O uso de agrotóxicos no Brasil e no mundo
Enviada em 21/10/2018
O Brasil já é o maior consumidor de agrotóxicos do mundo, segundo a Abrasco, e, entre 1992 e 2012, quase 2500 pessoas morreram por intoxicação direta, de acordo com a ONG Observatório Social. Esses dados evidenciam a dimensão da problemática com o uso abusivo de agrotóxicos, que ainda são capazes de poluir os solos, rios e lençóis freáticos, causando impactos negativos ao meio ambiente.

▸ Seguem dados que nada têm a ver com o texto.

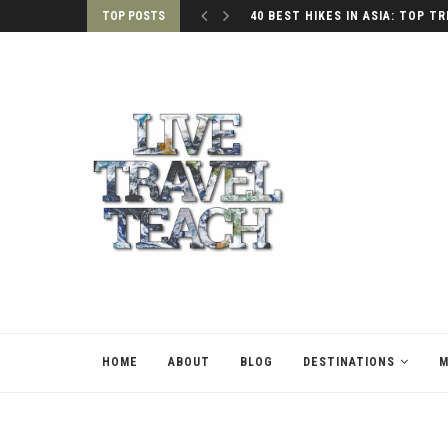
TOP POSTS
40 BEST HIKES IN ASIA: TOP TR
HOME
ABOUT
BLOG
DESTINATIONS
M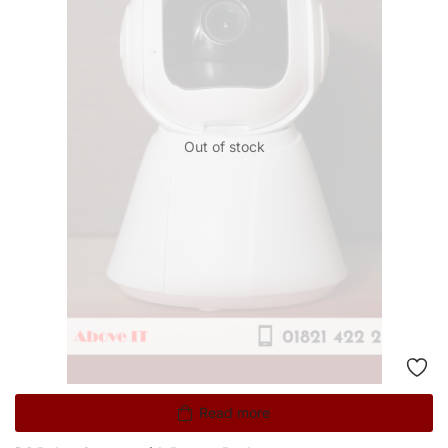
Out of stock
Read more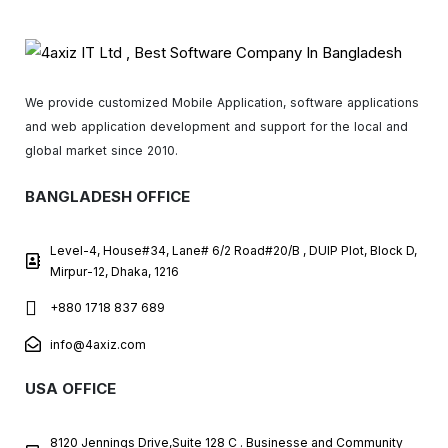
We provide customized Mobile Application, software applications
and web application development and support for the local and
global market since 2010.
BANGLADESH OFFICE
Level-4, House#34, Lane# 6/2 Road#20/B , DUIP Plot, Block D,
Mirpur-12, Dhaka, 1216
+880 1718 837 689
info@4axiz.com
USA OFFICE
8120 Jennings Drive,Suite 128 C . Businesse and Community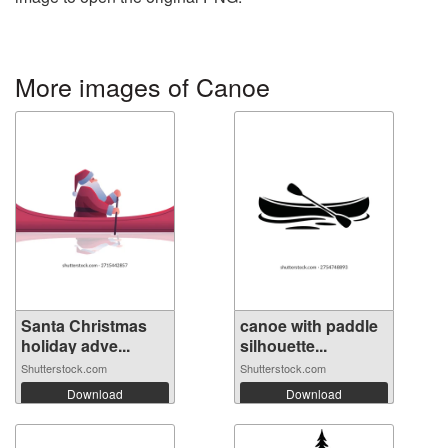
More images of Canoe
Santa Christmas
canoe with paddle
holiday adve...
silhouette...
Shutterstock.com
Shutterstock.com
Download
Download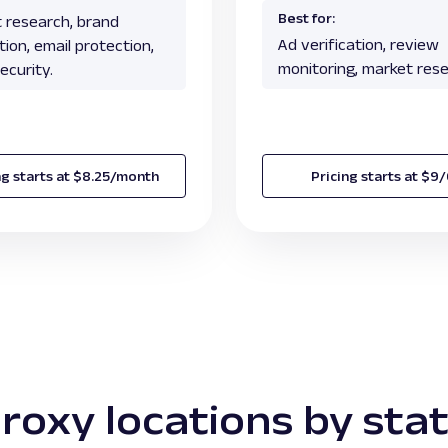
Best for:
 research, brand
Ad verification, review
ion, email protection,
monitoring, market rese
ecurity.
ng starts at $8.25/month
Pricing starts at $9
roxy locations by sta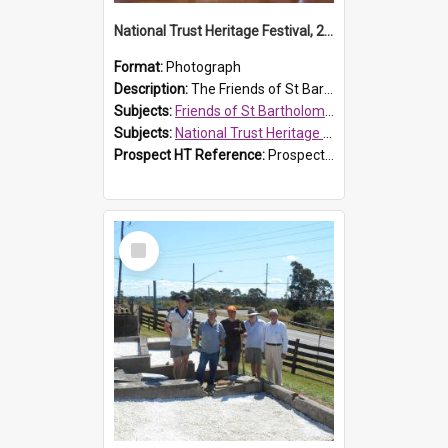
National Trust Heritage Festival, 2010
Format:
Photograph
Description:
The Friends of St Bartholomew's history display, showing the conservation of St Bartholomew's Church, for the National Trust Heritage Festival Open Day held on 10 April 2010.
Subjects:
Friends of St Bartholomew's
Subjects:
National Trust Heritage Festival
Prospect HT Reference:
ProspectDigital_160
Select
Item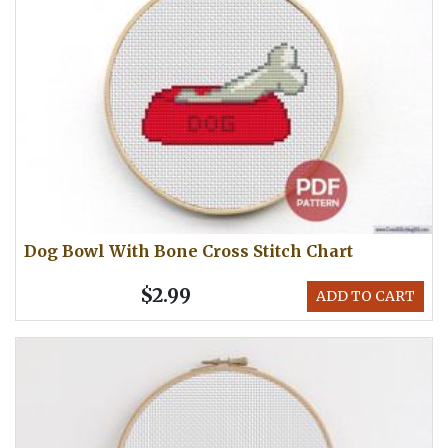
Dog Bowl With Bone Cross Stitch Chart
$2.99
ADD TO CART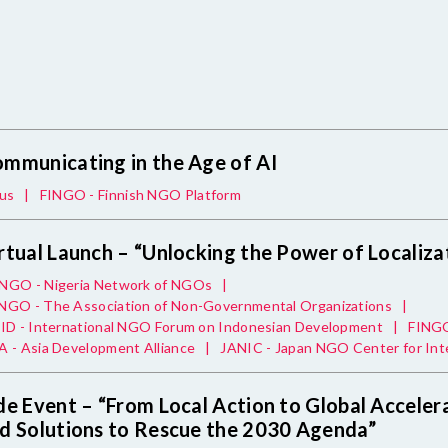
mmunicating in the Age of AI
us
|
FINGO - Finnish NGO Platform
rtual Launch – “Unlocking the Power of Localiza
NGO - Nigeria Network of NGOs
|
GO - The Association of Non-Governmental Organizations
|
ID - International NGO Forum on Indonesian Development
|
FINGO
 - Asia Development Alliance
|
JANIC - Japan NGO Center for Int
de Event – “From Local Action to Global Accelera
d Solutions to Rescue the 2030 Agenda”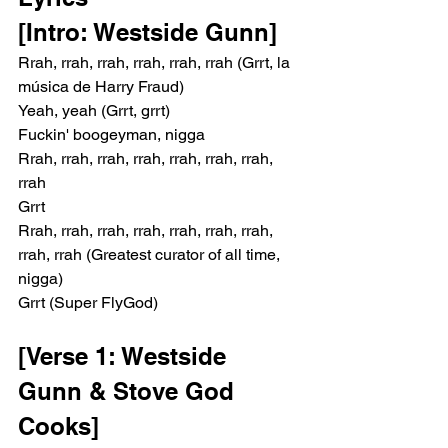
[Intro: Westside Gunn]
Rrah, rrah, rrah, rrah, rrah, rrah (Grrt, la 
música de Harry Fraud)
Yeah, yeah (Grrt, grrt)
Fuckin' boogeyman, nigga
Rrah, rrah, rrah, rrah, rrah, rrah, rrah, 
rrah
Grrt
Rrah, rrah, rrah, rrah, rrah, rrah, rrah, 
rrah, rrah (Greatest curator of all time, 
nigga)
Grrt (Super FlyGod)
[Verse 1: Westside 
Gunn & Stove God 
Cooks]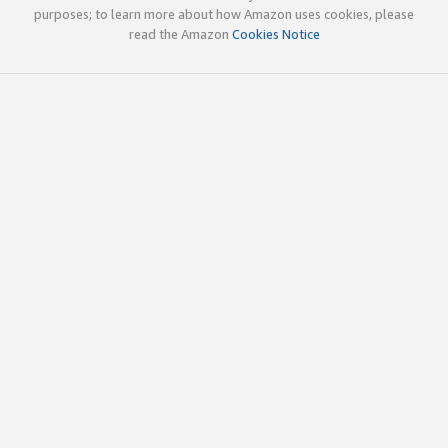
purposes; to learn more about how Amazon uses cookies, please
read the Amazon
Cookies Notice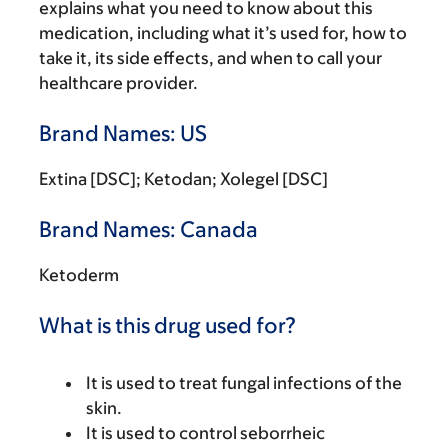
explains what you need to know about this
medication, including what it’s used for, how to
take it, its side effects, and when to call your
healthcare provider.
Brand Names: US
Extina [DSC]; Ketodan; Xolegel [DSC]
Brand Names: Canada
Ketoderm
What is this drug used for?
It is used to treat fungal infections of the
skin.
It is used to control seborrheic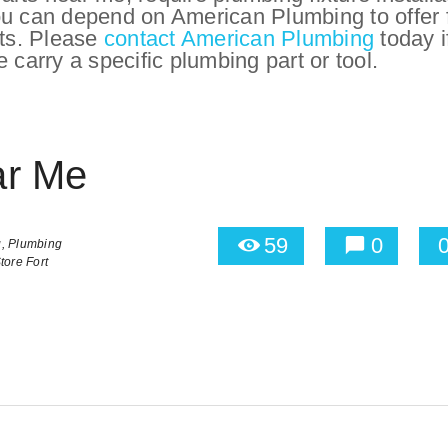
ou can depend on American Plumbing to offer f
lts. Please
contact American Plumbing
today i
 carry a specific plumbing part or tool.
ar Me
59
0
,
Plumbing
tore Fort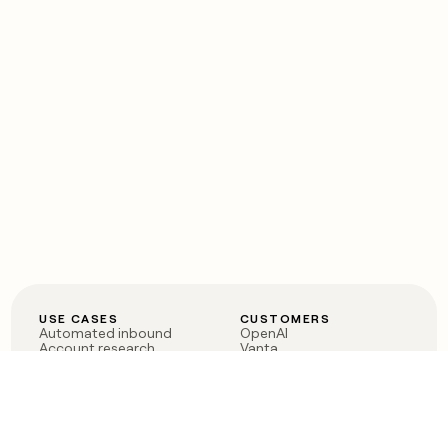
USE CASES
CUSTOMERS
Automated inbound
OpenAI
Account research
Vanta
ABM
Verkada
PLG assist
Sendoso
Rep assist
Anthropic
Reverse ETL
Coverflex
Outbound
Rippling
CRM Enrichment
Mistral AI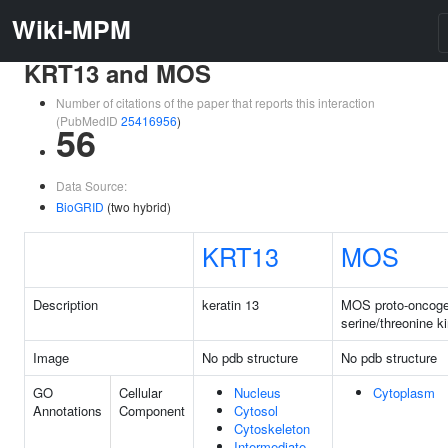
Wiki-MPM
KRT13 and MOS
Number of citations of the paper that reports this interaction
(PubMedID
25416956
)
56
Data Source:
BioGRID
(two hybrid)
KRT13
MOS
Description
keratin 13
MOS proto-oncoge
serine/threonine k
Image
No pdb structure
No pdb structure
GO
Cellular
Nucleus
Cytoplasm
Annotations
Component
Cytosol
Cytoskeleton
Intermediate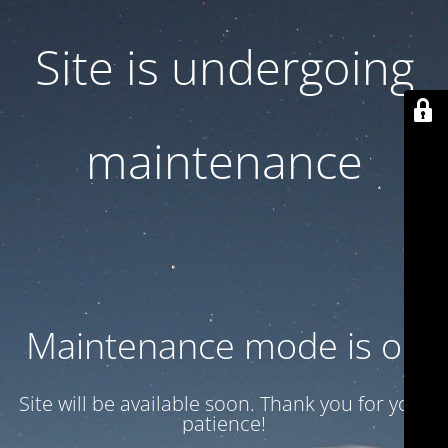
Site is undergoing
maintenance
Maintenance mode is on
Site will be available soon. Thank you for your
patience!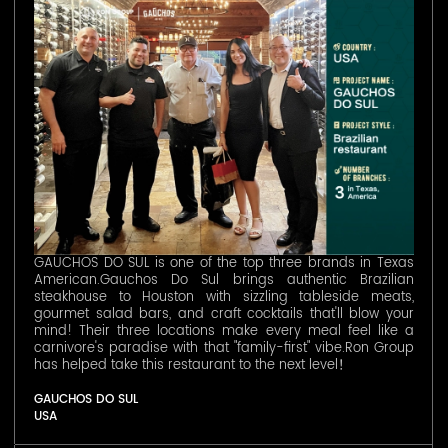
GAUCHOS DO SUL is one of the top three brands in Texas
American.Gauchos Do Sul brings authentic Brazilian
steakhouse to Houston with sizzling tableside meats,
gourmet salad bars, and craft cocktails that'll blow your
mind! Their three locations make every meal feel like a
carnivore's paradise with that "family-first" vibe.Ron Group
has helped take this restaurant to the next level！
GAUCHOS DO SUL
USA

Nesse contexto, é importante compreender que essas pesquisas são incapazes de quantificar a quantidade de pessoas acometidas por efeitos adversos do contato com essas substâncias, como infertilidade, puberdade precoce e câncer, para citar alguns. Esses são agravantes que entram nas contas do Sistema Único de Saúde (SUS), que fica sobrecarregado com tamanha demanda. Nessa toada, é infeliz pensar que a Bancada Ruralista ainda faz lobby para o afrouxamento de leis em seu favor.
Entretanto, ainda com todo o mal que geram, os agrotóxicos são importantes para o agronegócio, pois são responsáveis por blindar as culturas de doenças e pragas, sob o risco do não uso acarretar a perda completa de safras. Não obstante, há outras alternativas atualmente, sendo uma delas o controle biológico, que se baseia em utilizar animais e micro-organismos predadores naturais das pragas para sua contenção. Essa alternativa, mesmo que não elimine completamente o uso de químicos, pode permitir uma redução significativa.
Portanto, em razão do desinteresse mostrado pelo legislativo, cabe ao Executivo Federal restringir à ANVISA (Agência Nacional de Vigilância Sanitária) autonomia para a liberação e controle do uso de agrotóxicos, por meio de medida provisória, a fim de diminuir as incursões da Bancada Ruralista no tema. Outrossim, a Embrapa e a iniciativa privada podem unir esforços para o desenvolvimento de técnicas de controle biológico e culturas resistentes. Essas medidas serão capazes de diminuir casos de poluição e intoxicação, ultimamente diminuindo os gastos do Estado com o SUS e problemas ambientais derivados desses excessos.